# Does Child Prodigy = Childish music? Not in my opinion



## caters

So yesterday I watched this video from Inside The Score about Mozart. In there he says something along the lines of this:



> Even when Mozart was older, he never lost his childish side in his music, possibly because he started composing at such a young age.


Here is the video for those wanting to listen to it:





This is kind of implying that any child prodigies compose childish music. I would only say that it holds true for Haydn and Mozart, who are very similar in their style and some people even describe the friendship between Haydn and Mozart as like a musical brotherhood. But it holds less true I think for Haydn than it does for Mozart, probably because Haydn lived into his 70s whereas Mozart died early at the age of 35.

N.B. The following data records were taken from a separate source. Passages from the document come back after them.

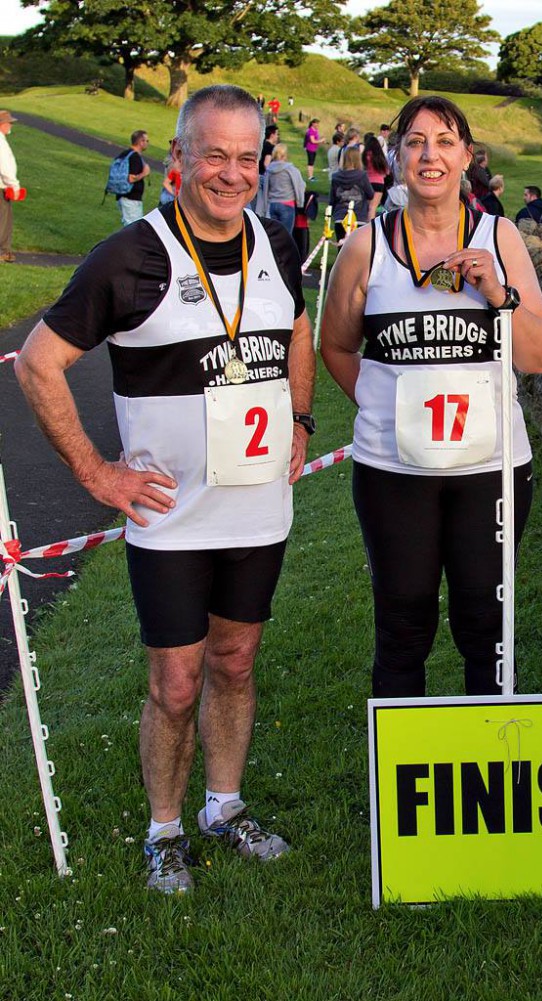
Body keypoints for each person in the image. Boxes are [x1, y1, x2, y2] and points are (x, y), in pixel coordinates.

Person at [14, 84, 316, 894]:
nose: (229, 173)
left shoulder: (278, 240)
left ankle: (224, 804)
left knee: (238, 661)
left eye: (245, 157)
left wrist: (303, 419)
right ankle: (165, 829)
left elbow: (296, 327)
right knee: (176, 681)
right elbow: (40, 362)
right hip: (171, 517)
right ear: (177, 159)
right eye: (212, 154)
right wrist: (95, 471)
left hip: (257, 506)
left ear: (264, 162)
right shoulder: (130, 256)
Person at [319, 95, 542, 698]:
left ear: (467, 157)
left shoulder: (499, 236)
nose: (431, 155)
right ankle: (405, 784)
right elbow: (338, 348)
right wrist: (384, 409)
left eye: (445, 142)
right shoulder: (364, 248)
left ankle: (486, 768)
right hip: (394, 471)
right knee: (403, 626)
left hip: (491, 470)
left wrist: (499, 293)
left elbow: (539, 356)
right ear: (397, 156)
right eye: (417, 142)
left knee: (485, 625)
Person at [265, 144, 306, 248]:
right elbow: (299, 185)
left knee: (273, 236)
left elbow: (266, 187)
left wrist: (266, 204)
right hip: (287, 204)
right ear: (285, 155)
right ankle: (284, 260)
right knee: (286, 236)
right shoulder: (290, 169)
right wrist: (300, 202)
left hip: (273, 204)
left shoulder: (269, 169)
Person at [330, 146, 374, 239]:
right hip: (358, 217)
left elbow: (332, 199)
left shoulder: (336, 177)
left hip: (341, 216)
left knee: (342, 249)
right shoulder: (362, 176)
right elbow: (370, 194)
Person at [0, 109, 23, 263]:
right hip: (2, 187)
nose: (10, 126)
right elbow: (5, 167)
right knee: (3, 221)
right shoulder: (0, 143)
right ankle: (2, 251)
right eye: (8, 123)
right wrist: (14, 186)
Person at [116, 129, 150, 227]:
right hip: (130, 199)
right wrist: (144, 173)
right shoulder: (134, 157)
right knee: (133, 229)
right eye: (146, 141)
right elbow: (131, 179)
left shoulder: (125, 153)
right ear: (141, 142)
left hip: (124, 196)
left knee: (132, 228)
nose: (147, 143)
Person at [362, 132, 389, 217]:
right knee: (373, 208)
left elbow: (362, 168)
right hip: (379, 183)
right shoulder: (380, 157)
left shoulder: (365, 155)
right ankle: (371, 227)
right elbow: (386, 172)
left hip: (367, 182)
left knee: (366, 207)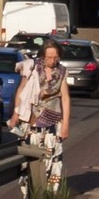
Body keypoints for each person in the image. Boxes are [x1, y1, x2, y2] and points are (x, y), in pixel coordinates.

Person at [26, 40, 72, 186]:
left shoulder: (62, 71)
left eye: (56, 57)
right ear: (42, 56)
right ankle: (34, 191)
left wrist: (65, 124)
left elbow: (65, 97)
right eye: (49, 57)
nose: (53, 61)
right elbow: (23, 93)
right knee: (33, 159)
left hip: (54, 123)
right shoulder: (33, 69)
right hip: (33, 122)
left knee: (53, 159)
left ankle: (50, 195)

I mean, just look at Beethoven. 








He composed pretty early on in his life. He started playing the violin at 4, just 1 year older than how old Mozart was when he started playing the harpsichord. But from early on, his music has sounded serious. Nothing at all like the childish side of Mozart. Even his very first piano sonata that he composed at the age of 25 is very serious sounding. For an earlier example listen to his first composition, 9 variations in C minor, composed at the age of 10. While you can clearly hear the Mozart influence in this set of variations, you can hear sudden dynamics and sudden tempo changes being used. You can also hear parallel major minor shifts(very last variation is in C major to give a picardy third to the piece(though it is rare for Beethoven to use picardy thirds outside of symphonies)), which are very commonly used by Beethoven.

These would become ingrained into Beethoven's style so much that hearing a piece by Beethoven that has none of the characteristics of his style such as his Flute Sonata in Bb is incredibly rare and the first time you listen to it you question "Is it really by Beethoven? Especially since the authorship is unknown, maybe it was actually Haydn who composed it and it was given to Beethoven?" Here are those 2 pieces and another very well known piece by Beethoven that definitely sounds serious:

Late piece that sounds serious: 




This was composed at 54 years old, just 2 years before he died.

Earliest piece by Beethoven: 




This was composed at the age of 10 years and you can already hear his angsty side this early on in his composer career.

Earliest piano sonata: 




This was composed when he was 25 years old.

And here is a Mozart piece composed around the same time as one of these Beethoven pieces to show that child prodigy ≠ childish music. It also happens to be in C minor, what is often called Beethoven's key(mainly because Beethoven's most dramatic works tend to be in C minor). 





You can clearly hear that Mozart's C minor pieces sound way less serious than Beethoven's C minor pieces, even at the forte arpeggios. So is it really fair to imply that child prodigies compose childish music in a video that is specifically about Mozart when Beethoven is such a great counterexample to that premise?


----------